_Requirement_
In the records below, find the line that contains "JUSTICE CT.BLDG.SECURITY", then transcribe it and every later line exactly, stopping at the final line.
• • • •
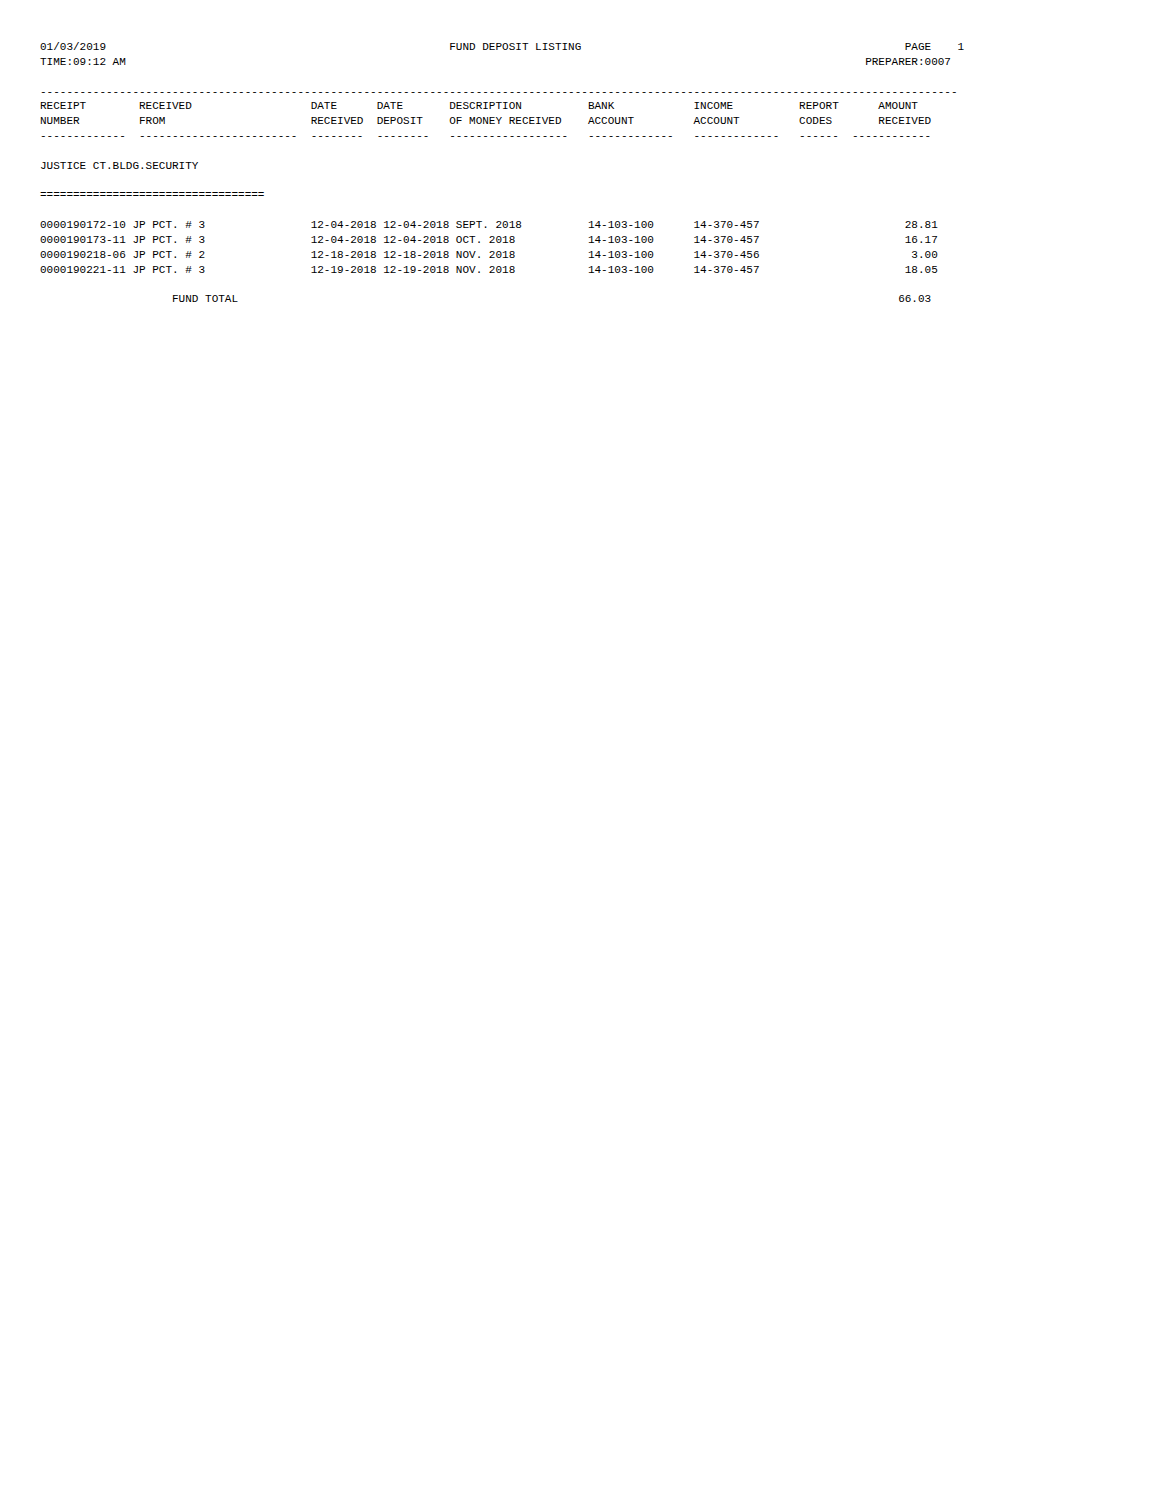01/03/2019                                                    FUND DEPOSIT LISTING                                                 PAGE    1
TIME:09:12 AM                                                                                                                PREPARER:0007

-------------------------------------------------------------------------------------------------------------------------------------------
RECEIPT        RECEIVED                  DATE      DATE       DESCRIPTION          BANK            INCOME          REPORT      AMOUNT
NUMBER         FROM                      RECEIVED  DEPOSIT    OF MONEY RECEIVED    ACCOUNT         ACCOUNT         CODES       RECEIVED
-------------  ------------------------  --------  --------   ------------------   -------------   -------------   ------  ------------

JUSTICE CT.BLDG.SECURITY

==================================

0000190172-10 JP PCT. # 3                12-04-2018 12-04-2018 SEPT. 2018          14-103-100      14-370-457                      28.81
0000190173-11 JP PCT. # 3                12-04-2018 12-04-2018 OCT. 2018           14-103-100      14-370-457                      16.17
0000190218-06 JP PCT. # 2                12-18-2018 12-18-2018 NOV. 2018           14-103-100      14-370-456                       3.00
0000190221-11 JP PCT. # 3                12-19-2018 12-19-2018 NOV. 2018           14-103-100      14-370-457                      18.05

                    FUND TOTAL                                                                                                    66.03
• • • •
_Result below_
JUSTICE CT.BLDG.SECURITY

==================================

0000190172-10 JP PCT. # 3                12-04-2018 12-04-2018 SEPT. 2018          14-103-100      14-370-457                      28.81
0000190173-11 JP PCT. # 3                12-04-2018 12-04-2018 OCT. 2018           14-103-100      14-370-457                      16.17
0000190218-06 JP PCT. # 2                12-18-2018 12-18-2018 NOV. 2018           14-103-100      14-370-456                       3.00
0000190221-11 JP PCT. # 3                12-19-2018 12-19-2018 NOV. 2018           14-103-100      14-370-457                      18.05

                    FUND TOTAL                                                                                                    66.03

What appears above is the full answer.